(Beginning of QUOTED PASSAGE)

BY Mike Gordon
Advertiser Staff Writer
There's nothing fancy about Stephen Ashkin's strategy for creating an eco-friendly home. If you want to live green, he believes, you've got to live clean.
Ashkin, who's been dubbed "the father of green cleaning," suggests that homeowners start by adopting behavior to keep dirt at the door mat, kitchens free of crumbs and bathrooms stocked with good ol' fashioned hand soap.
That may sound more like something you learned growing up than in any eco-manifesto, but Ashkin's philosophy speaks to common sense:
The dirt you bring in often contains toxins.
Crumbs attract bugs, and that tempts you to spray them with indoor pesticide.
And cleaner hands limit the spread of germs before they can attach to surfaces.
Ashkin is the founder and president of The Ashkin Group, an internationally recognized environmental consulting firm. He's spent the last 20 years focusing on green cleaning and has participated in a variety of industry and government environmental advisory groups, including the U.S. Environmental Protection Agency. He'll be in Honolulu this week to lead workshops on his principles of green cleaning.
His strategy contains a number of simple suggestions:
• Keep the dirt out. Doormats that are soft and absorbant enough to capture dirt and moisture are preferable.
And never wear your shoes indoors, especially if there's an infant in the house — all those outdoor chemicals, bird droppings and other toxins can end up in the mouth of a thumb-sucking child.
"Think about where your shoes have been," he said. "Why do we want to track that into our homes?"

(End of QUOTED PASSAGE)

TASK DETAILS: Please carry the article on green cleaning forward from its last sentence.

(Beginning of DATA FOR ANALYSIS)

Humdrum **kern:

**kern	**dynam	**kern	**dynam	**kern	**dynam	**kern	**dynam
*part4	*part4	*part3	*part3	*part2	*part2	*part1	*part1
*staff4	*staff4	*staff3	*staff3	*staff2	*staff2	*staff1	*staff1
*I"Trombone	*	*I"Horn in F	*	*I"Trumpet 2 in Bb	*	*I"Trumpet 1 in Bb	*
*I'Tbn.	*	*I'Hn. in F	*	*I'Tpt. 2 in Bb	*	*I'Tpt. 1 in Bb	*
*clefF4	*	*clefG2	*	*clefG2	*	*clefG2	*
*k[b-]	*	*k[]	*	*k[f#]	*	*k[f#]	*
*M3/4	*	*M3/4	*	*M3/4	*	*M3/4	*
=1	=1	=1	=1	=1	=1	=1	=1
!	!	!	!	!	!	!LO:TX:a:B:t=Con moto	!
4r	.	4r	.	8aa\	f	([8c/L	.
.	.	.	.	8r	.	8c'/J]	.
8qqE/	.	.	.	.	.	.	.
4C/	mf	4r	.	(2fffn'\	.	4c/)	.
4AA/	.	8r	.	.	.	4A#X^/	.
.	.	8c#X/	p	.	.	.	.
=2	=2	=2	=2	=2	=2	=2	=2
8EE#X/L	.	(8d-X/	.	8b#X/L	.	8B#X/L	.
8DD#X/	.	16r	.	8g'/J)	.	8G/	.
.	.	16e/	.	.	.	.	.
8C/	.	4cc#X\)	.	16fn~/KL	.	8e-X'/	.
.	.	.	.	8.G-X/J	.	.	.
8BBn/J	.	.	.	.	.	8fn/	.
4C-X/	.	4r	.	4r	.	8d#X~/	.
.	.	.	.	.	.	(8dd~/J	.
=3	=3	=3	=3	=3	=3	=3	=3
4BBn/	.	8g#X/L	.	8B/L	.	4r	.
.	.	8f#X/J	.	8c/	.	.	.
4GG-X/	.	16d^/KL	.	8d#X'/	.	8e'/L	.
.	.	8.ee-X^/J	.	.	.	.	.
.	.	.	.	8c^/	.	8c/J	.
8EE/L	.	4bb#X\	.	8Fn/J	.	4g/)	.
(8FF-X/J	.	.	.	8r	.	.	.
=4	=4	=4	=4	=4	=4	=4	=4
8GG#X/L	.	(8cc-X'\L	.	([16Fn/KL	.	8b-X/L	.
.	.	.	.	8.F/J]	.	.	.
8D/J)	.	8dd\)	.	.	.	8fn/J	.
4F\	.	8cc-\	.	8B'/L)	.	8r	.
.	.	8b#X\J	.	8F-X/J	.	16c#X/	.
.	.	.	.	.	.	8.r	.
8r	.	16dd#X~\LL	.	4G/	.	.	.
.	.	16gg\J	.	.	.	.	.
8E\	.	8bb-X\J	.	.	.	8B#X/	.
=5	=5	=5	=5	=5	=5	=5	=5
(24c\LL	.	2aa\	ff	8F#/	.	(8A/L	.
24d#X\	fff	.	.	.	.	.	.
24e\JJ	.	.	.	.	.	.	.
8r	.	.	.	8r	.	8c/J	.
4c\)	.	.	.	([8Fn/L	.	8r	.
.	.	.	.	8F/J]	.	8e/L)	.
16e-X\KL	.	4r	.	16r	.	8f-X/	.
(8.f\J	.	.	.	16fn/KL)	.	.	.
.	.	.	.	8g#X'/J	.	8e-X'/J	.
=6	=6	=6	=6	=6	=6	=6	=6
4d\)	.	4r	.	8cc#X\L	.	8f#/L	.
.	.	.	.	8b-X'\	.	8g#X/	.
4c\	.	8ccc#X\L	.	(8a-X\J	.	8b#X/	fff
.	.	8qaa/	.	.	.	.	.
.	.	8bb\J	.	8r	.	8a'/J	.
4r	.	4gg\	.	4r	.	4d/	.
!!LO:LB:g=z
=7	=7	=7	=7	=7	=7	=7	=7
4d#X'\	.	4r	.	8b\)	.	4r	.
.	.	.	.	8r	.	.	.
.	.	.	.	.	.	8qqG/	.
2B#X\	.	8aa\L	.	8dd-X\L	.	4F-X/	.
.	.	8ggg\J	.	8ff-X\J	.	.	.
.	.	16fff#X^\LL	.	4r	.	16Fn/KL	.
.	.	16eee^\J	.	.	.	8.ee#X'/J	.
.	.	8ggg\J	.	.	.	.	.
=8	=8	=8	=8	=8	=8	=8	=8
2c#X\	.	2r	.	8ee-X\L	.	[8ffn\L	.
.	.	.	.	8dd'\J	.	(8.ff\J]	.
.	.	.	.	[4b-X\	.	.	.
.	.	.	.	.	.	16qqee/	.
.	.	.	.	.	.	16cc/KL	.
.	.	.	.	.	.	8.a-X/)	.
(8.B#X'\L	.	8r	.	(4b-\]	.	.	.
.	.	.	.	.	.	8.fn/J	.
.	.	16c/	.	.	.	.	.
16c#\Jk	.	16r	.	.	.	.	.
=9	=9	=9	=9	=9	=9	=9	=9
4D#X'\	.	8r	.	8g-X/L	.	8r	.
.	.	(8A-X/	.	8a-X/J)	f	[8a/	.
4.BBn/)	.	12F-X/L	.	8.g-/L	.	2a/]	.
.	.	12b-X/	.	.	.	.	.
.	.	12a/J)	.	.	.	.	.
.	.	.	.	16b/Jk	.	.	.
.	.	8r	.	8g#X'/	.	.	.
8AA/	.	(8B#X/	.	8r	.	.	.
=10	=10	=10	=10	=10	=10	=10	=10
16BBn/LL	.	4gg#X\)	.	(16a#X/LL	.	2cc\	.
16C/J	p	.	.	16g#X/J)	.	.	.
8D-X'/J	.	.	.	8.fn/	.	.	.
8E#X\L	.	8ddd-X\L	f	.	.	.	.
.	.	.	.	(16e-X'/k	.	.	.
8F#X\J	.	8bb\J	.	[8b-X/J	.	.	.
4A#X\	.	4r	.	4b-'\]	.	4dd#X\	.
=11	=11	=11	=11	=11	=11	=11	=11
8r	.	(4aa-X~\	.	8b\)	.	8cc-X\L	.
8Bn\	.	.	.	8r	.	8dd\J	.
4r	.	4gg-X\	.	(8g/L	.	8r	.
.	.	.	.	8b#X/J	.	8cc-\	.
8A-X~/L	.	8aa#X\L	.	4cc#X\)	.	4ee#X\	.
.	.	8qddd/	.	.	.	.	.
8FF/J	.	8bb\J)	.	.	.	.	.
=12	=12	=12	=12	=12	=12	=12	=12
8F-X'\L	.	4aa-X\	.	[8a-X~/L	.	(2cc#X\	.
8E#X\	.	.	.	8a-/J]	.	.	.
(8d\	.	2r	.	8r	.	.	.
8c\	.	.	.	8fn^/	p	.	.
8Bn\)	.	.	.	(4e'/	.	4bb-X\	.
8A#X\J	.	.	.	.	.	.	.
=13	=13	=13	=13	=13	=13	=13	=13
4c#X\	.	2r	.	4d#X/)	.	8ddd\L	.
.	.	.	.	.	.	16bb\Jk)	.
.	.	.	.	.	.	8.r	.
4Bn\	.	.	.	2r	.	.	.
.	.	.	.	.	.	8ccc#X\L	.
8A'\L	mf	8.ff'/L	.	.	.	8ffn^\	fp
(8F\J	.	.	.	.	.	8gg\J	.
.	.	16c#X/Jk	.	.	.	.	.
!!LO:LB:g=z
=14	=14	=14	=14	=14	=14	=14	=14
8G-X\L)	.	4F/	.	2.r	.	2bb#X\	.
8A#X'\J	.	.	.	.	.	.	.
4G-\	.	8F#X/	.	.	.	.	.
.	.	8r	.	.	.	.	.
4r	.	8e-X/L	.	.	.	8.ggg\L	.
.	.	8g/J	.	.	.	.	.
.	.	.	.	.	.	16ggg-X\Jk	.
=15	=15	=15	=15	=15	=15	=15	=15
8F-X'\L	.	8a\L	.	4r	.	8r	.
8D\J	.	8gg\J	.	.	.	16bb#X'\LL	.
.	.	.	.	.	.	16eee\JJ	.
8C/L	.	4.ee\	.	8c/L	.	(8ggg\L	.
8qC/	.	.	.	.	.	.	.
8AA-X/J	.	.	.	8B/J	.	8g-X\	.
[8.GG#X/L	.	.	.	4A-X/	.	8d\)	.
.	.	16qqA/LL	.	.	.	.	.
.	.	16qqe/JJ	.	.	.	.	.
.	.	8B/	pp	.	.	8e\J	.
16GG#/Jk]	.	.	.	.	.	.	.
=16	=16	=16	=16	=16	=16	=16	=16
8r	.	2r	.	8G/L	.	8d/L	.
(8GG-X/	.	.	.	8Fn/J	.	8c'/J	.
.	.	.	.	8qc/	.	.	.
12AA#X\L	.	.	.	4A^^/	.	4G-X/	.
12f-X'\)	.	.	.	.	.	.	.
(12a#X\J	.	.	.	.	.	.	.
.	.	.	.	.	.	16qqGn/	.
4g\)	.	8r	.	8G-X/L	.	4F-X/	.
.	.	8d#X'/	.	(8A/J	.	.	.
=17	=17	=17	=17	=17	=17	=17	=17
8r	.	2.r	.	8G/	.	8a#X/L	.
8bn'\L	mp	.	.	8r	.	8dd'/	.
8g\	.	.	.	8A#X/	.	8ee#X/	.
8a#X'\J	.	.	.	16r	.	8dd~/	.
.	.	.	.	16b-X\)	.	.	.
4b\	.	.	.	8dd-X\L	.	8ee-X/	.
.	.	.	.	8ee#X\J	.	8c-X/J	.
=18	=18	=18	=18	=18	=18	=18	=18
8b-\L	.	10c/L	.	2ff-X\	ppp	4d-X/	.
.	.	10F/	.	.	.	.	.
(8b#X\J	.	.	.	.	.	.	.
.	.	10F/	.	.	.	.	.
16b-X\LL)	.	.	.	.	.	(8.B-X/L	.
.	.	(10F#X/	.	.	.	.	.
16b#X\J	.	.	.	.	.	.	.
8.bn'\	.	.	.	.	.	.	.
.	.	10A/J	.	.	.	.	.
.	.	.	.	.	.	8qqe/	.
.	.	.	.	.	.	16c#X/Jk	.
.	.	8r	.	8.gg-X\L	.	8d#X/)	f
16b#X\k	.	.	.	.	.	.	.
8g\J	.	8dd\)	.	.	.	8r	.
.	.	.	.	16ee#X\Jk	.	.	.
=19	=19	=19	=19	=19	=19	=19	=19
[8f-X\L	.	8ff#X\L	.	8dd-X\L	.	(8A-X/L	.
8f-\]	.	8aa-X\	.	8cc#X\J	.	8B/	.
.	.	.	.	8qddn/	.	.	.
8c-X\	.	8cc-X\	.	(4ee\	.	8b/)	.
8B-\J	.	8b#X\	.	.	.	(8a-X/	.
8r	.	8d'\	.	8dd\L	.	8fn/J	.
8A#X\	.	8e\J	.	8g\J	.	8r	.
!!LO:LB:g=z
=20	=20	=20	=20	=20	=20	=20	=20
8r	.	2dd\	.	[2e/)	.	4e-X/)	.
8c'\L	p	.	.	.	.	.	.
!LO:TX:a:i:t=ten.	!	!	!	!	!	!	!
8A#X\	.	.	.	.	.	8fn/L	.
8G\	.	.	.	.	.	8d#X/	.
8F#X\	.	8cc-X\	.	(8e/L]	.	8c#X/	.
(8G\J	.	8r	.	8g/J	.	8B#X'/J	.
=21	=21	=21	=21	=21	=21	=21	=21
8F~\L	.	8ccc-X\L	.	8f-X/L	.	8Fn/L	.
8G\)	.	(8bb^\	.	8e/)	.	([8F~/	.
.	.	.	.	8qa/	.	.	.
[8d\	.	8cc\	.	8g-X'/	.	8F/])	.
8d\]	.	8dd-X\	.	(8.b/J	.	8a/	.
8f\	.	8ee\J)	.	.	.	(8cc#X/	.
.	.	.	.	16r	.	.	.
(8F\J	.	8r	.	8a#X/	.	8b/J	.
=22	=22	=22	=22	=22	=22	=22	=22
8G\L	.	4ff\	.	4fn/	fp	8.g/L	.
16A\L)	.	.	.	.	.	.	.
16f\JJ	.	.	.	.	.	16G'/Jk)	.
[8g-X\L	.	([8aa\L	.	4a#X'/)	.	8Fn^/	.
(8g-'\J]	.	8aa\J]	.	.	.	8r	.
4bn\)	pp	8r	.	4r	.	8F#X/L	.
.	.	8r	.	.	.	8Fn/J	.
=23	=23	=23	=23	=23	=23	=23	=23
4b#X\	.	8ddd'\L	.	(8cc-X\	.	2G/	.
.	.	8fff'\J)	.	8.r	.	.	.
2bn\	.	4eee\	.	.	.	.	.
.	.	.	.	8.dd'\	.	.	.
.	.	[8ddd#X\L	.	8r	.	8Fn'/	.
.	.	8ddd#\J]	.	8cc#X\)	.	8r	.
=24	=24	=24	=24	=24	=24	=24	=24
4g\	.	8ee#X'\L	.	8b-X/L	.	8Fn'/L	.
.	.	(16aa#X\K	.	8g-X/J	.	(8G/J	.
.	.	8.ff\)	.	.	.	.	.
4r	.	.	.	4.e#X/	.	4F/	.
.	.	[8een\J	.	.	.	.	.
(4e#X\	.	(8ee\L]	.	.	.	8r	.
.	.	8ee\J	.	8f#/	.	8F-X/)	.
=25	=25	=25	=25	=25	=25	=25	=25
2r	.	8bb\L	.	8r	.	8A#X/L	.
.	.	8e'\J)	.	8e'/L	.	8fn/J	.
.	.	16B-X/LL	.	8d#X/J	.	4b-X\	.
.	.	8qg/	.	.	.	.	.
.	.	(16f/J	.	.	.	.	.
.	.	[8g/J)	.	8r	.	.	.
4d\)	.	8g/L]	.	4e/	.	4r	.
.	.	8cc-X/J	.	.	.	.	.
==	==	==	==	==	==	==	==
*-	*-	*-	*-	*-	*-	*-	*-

(End of DATA FOR ANALYSIS)

WRITTEN REPLY:
• Clean your floors frequently with a vacuum cleaner capable of capturing fine particles.
"Pay attention to places that have the most risk," Ashkin said. "If you have children, you need to pay attention to where they play."
• Keep your kitchen counters free of crumbs that will attract bugs, which would force you to use dangerous pesticides.
"By definition, they are toxic," he said. "They are specifically designed to kill living organisms."
• Wash your hands often with soap and water. Ashkin discourages the use of antibacterial soaps, saying there is no evidence that they work. Also, alcohol-based hand sanitizer is good but should be used in conjuction with soap and water in order to remove dirt.
• Don't reject traditional cleaning products, because many are now more eco-friendly than before, and forget about trying to make your own because the homemade cleaners lack preservatives.
"Those products can actually support mold and bacterial growth," he said. "So you are cleaning your food preparation surface with a product that is contaminated with bacteria. To me, it is just not smart."